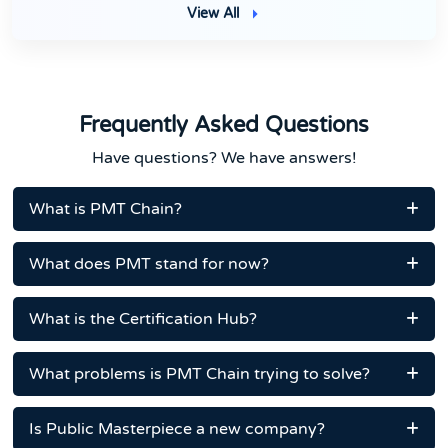
View All
Frequently Asked Questions
Have questions? We have answers!
What is PMT Chain?
What does PMT stand for now?
What is the Certification Hub?
What problems is PMT Chain trying to solve?
Is Public Masterpiece a new company?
━━━━━━━━━━
Written task: Reproduce each entry exactly as given; no pictures, please.

Reply:
View All
Frequently Asked Questions
Have questions? We have answers!
What is PMT Chain?
What does PMT stand for now?
What is the Certification Hub?
What problems is PMT Chain trying to solve?
Is Public Masterpiece a new company?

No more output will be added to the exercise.